Steyn’s song of the week: ‘Buttons and Bows’

Steyn’s song of the week: ‘Buttons and Bows’ February 27, 2007


Growing up, my favorite Bob Hope movie by far was Son of Paleface (1952) — which, as I discovered years later, was directed by Frank Tashlin, a former animator at Looney Toons.

I wasn’t too surprised when I found out about that. The film is sort of a sequel to The Paleface (1948), but it’s also something of a lampoon of the earlier film, and of westerns in general. The first film was a straightforward comedy that happens to be set in the wild wild west, but the second film is an out-and-out spoof of the genre, and indeed of the very nature of filmmaking itself, with animated and pseudo-animated sight gags, star turns by Roy Rogers and his horse Trigger, a cameo by Cecil B. DeMille, various gimmicks that break the fourth wall, and — in the scene depicted above — a parody of the song that made the first film famous.

The song in question won the Oscar for Best Song in 1948, and one of its composers — lyricist Ray Evans — died recently, so the combination of obituary and the past weekend’s Oscars prompted Mark Steyn to devote this week’s ‘Song of the Week‘ column to ‘Buttons and Bows’, and I love some of his insights, e.g.:

So instead of pondering the thin gruel of this year’s nominees let’s turn, as promised a few days ago, to a multi-Oscared songwriter who died just a week and a half before this year’s show. Ray Evans and his partner Jay Livingston wrote three Academy Award winners (and another four nominees). “Que Sera, Sera” (Song Of The Week #17), and before that “Mona Lisa”, and before that their very first Oscar-winning song:

East is east
And west is west
And the wrong one I have chose
Let’s go where
They keep on wearin’
Those frills and flowers and Buttons And Bows
Rings and things and Buttons And Bows
. . .

The clippetty-cloppy rhythm was just right for the movie – Hope sings it in a covered wagon, and the song alludes directly to his predicament:

My bones denounce
The buckboard bounce…

You can hear the buckboard in the tune. It’s a simple song, but written in the jaunty buckboard bounce of a wagon rumbling westward across a bumpy trail and strung around an Americanized take on “East is east, and west is west, and ne’er the twain…” Hope likes his gals citified and refined, not in chaps and buckskin. “Buttons And Bows” is a “bouncy lament” (in Stanley Green’s phrase), which is perfect for a western number that’s anti-western. There used to be a whole bunch of those – “Way Out West,” wrote Rodgers and Hart, “where seldom is heard an intelligent word”. But “Buttons And Bows” isn’t about snobbery. It’s a man pining for femininity. If you pick up the CD he made with Michael Feinstein right at the end of his life, you can hear Jay Livingston giving a marvelously heartfelt rendition of the verse:

A western ranch
Is just a branch
Of Nowhere Junction to me
Give me the city
Where living’s pretty
And the gals wear fi-ne-reee
. . .

It was so big they reprised it in Son Of Paleface, with Hope as Painless Potter’s son and Jane Russell squeezed into the kind of get-up he wanted her in all along. When she descends the staircase of the saloon shoehorned into a scarlet bodice, steam begins to rise from Bob’s pipe. Standing alongside, Roy Rogers is completely unmoved. “What’s the matter?” asks Hope. “Don’t you like girls?”

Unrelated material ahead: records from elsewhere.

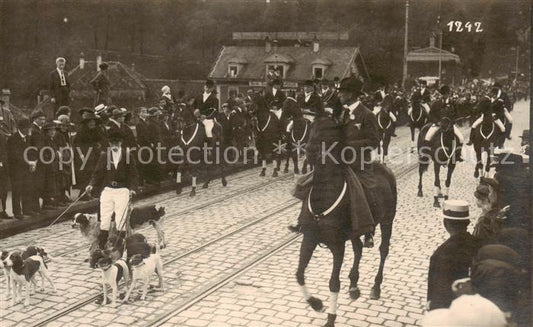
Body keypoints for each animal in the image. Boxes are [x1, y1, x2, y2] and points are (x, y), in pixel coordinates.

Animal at [296, 116, 394, 327]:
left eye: (330, 131)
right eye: (312, 127)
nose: (309, 150)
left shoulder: (337, 245)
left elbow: (334, 283)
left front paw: (331, 319)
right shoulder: (309, 239)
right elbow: (299, 274)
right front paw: (316, 303)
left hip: (388, 221)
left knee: (383, 250)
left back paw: (376, 287)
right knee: (358, 249)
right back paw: (354, 285)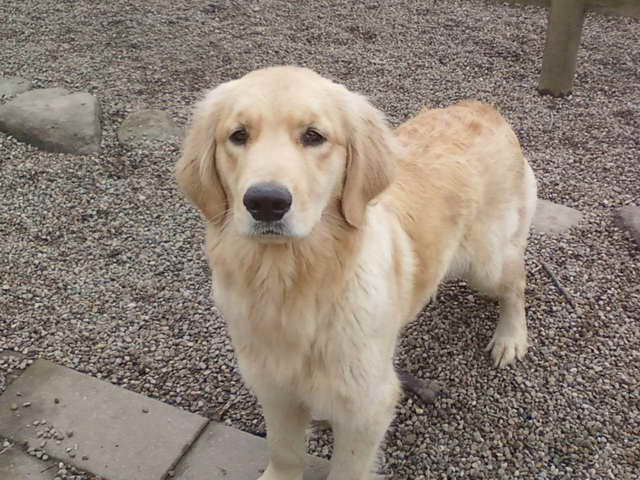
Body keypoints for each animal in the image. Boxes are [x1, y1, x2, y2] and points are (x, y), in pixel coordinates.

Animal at [174, 66, 536, 480]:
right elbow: (284, 452)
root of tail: (482, 108)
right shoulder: (274, 388)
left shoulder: (367, 406)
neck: (291, 283)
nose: (266, 202)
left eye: (314, 136)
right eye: (238, 135)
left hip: (485, 264)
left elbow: (346, 467)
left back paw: (511, 338)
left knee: (517, 280)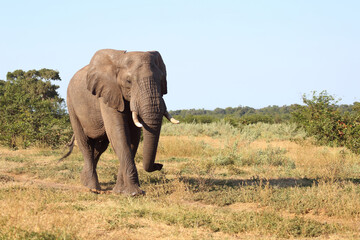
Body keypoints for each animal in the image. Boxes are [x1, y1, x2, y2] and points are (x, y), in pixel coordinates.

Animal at [63, 49, 180, 196]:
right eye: (129, 81)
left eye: (162, 79)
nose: (159, 165)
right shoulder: (107, 93)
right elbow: (119, 133)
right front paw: (134, 193)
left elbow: (133, 137)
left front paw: (120, 191)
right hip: (71, 105)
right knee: (85, 144)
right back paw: (93, 188)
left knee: (100, 147)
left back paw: (85, 181)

“I’ll stick to horses, mister,” says Rogers – which more or less confirms Hope’s general view of the neighborhood:

Don’t bury me
In this prairie
Take me where the cement grows…

The song put in a third appearance at Paramount – in Billy Wilder’s Sunset Boulevard. William Holden sneaks out of Gloria Swanson’s mausoleum and heads off to a party with all the young movie crowd. Livingston and Evans are in there, seated at the piano and playing “Buttons And Bows”. They’d written another number for the scene, “The Paramount Don’t Want Me Blues”, but Paramount thought it was too in. . . .

The close of the lyric has one of my all-time favorite couplets from the entire American songbook:

Gimme eastern trimmin’
Where women are women
In high silk hose
And peek-a-boo clothes
And French perfume
That rocks the room
And I’m all yours in Buttons And Bows…

“French perfume that rocks the room”: lovely example of how one word (“rocks”) can freshen up even the most familiar image. Ray Evans did that in his songs for half a century. Rest in peace.

It’s funny, BTW, that this song should have popped up in both Son of Paleface and Sunset Boulevard (1950), since both films have cameos by Cecil B. DeMille in common, too!